Quinta-feira, 27 de Agosto de 2026
Por Redação Rádio Pampa | 27 de agosto de 2026
O candidato à Presidência da República pelo partido Missão, Renan Santos, defendeu o fim da Justiça do Trabalho e afirmou que as relações entre trabalhadores e empregadores poderiam ser tratadas pela Justiça Cível. A proposta foi apresentada durante um evento com presidenciáveis, em Brasília, no qual o candidato também criticou a legislação trabalhista e se posicionou contra o fim da escala 6×1.
Renan Santos afirmou que considera inadequado manter uma estrutura judicial específica para questões trabalhistas. Na avaliação dele, conflitos entre empregados e empresas deveriam seguir o mesmo caminho de outras relações entre particulares.
“Nós temos que falar de maneira aberta. A CLT já deu, já era”, afirmou o candidato. Em seguida, defendeu diretamente a extinção da Justiça do Trabalho: “Acabar com a Justiça do Trabalho, porque as relações entre civis têm que ser tratadas na Justiça Cível”.
O presidenciável também criticou o funcionamento da Justiça especializada e afirmou que o modelo atual gera custos elevados para o Estado. Segundo Renan, a estrutura deveria ser substituída por um sistema no qual os conflitos entre empregados e empregadores fossem analisados pela Justiça Cível.
“Relações entre privados se resolvem na Justiça Cível. Se você tem um problema de um salário não pago, se resolve na Justiça Cível”, declarou o candidato após sua participação no evento.
A proposta faz parte de uma visão mais ampla apresentada por Renan Santos para a legislação trabalhista. O candidato afirmou que pretende discutir a permanência da Consolidação das Leis do Trabalho (CLT) e criar alternativas para aumentar a formalização dos trabalhadores.
Questionado sobre a possibilidade de acabar com a CLT, Renan afirmou que pretende avaliar diferentes modelos de contratação. Segundo ele, uma das possibilidades seria construir um regime que pudesse ampliar o número de trabalhadores formalizados e oferecer alternativas ao modelo atual.
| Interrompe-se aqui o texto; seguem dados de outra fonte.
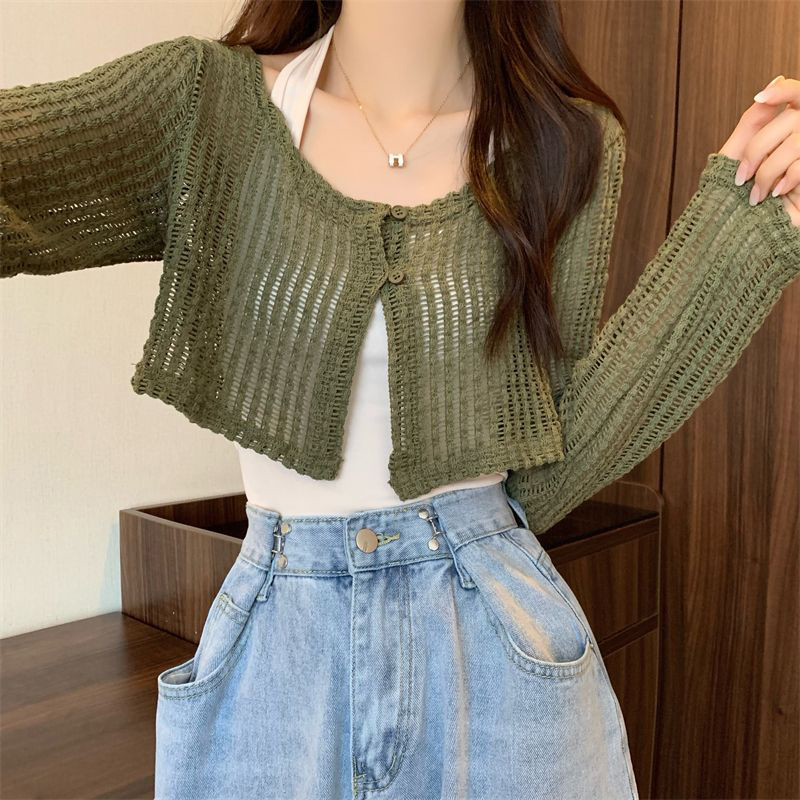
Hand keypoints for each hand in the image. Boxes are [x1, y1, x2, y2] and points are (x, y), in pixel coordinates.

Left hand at [717, 74, 799, 226]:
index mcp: (790, 129)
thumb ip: (755, 120)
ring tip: (756, 194)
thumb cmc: (743, 195)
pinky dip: (787, 179)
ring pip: (797, 142)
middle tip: (742, 177)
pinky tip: (778, 194)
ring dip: (769, 170)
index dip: (785, 92)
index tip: (760, 98)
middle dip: (758, 149)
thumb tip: (778, 78)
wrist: (749, 236)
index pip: (799, 94)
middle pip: (791, 120)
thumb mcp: (740, 155)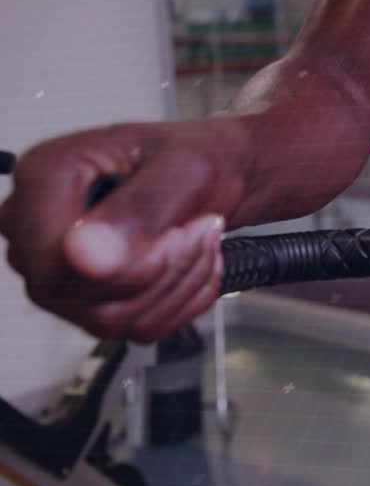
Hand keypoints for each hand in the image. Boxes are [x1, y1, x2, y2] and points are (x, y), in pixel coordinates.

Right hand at [0, 119, 248, 341]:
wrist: (217, 175)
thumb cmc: (197, 157)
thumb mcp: (183, 169)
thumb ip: (137, 209)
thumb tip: (84, 255)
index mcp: (45, 177)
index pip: (55, 259)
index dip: (126, 265)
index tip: (176, 235)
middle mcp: (36, 227)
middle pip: (82, 294)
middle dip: (162, 271)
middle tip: (199, 230)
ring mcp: (56, 270)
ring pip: (112, 320)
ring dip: (178, 285)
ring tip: (198, 240)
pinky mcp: (86, 301)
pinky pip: (134, 328)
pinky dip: (181, 301)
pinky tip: (191, 264)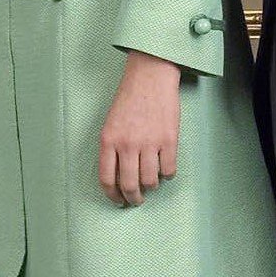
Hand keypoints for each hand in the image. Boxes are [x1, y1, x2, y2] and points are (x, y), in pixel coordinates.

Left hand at [98, 50, 180, 205]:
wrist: (150, 76)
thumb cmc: (129, 99)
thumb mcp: (111, 123)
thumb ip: (112, 149)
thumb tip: (118, 177)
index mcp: (109, 140)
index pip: (107, 179)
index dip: (112, 195)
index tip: (118, 200)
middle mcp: (127, 144)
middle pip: (129, 185)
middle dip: (133, 198)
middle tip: (136, 200)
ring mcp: (149, 143)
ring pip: (150, 181)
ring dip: (151, 187)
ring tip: (151, 183)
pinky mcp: (169, 140)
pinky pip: (169, 170)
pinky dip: (167, 175)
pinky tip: (164, 169)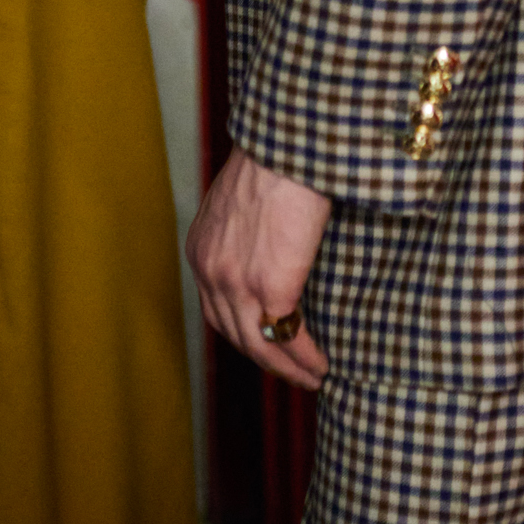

O candidato também criticou o debate sobre o fim da escala 6×1. Renan Santos declarou ser contrário à proposta de redução da jornada e afirmou que foi o único candidato a se posicionar contra a mudança. “Eu fui o único candidato que discursou contra essa maluquice”, afirmou.
A discussão sobre a jornada de seis dias de trabalho por um dia de descanso ganhou força no Congresso e passou a ocupar espaço na campanha eleitoral. Defensores da mudança argumentam que a redução da jornada pode melhorar a qualidade de vida dos trabalhadores. Críticos, como Renan, afirmam que a medida pode elevar custos para empresas e aumentar a informalidade.
Em sua apresentação, o candidato também defendeu uma “reforma trabalhista decente” e classificou a legislação atual como inadequada. Segundo ele, algumas das proteções existentes criam uma relação de conflito entre empregados e empregadores e dificultam novas formas de contratação.
Renan também mencionou os microempreendedores individuais (MEIs) como exemplo de modelo que contribuiu para ampliar a formalização. A ideia apresentada pelo candidato é discutir uma estrutura que permita a contratação de trabalhadores fora dos formatos tradicionais, com maior flexibilidade para empresas e empregados.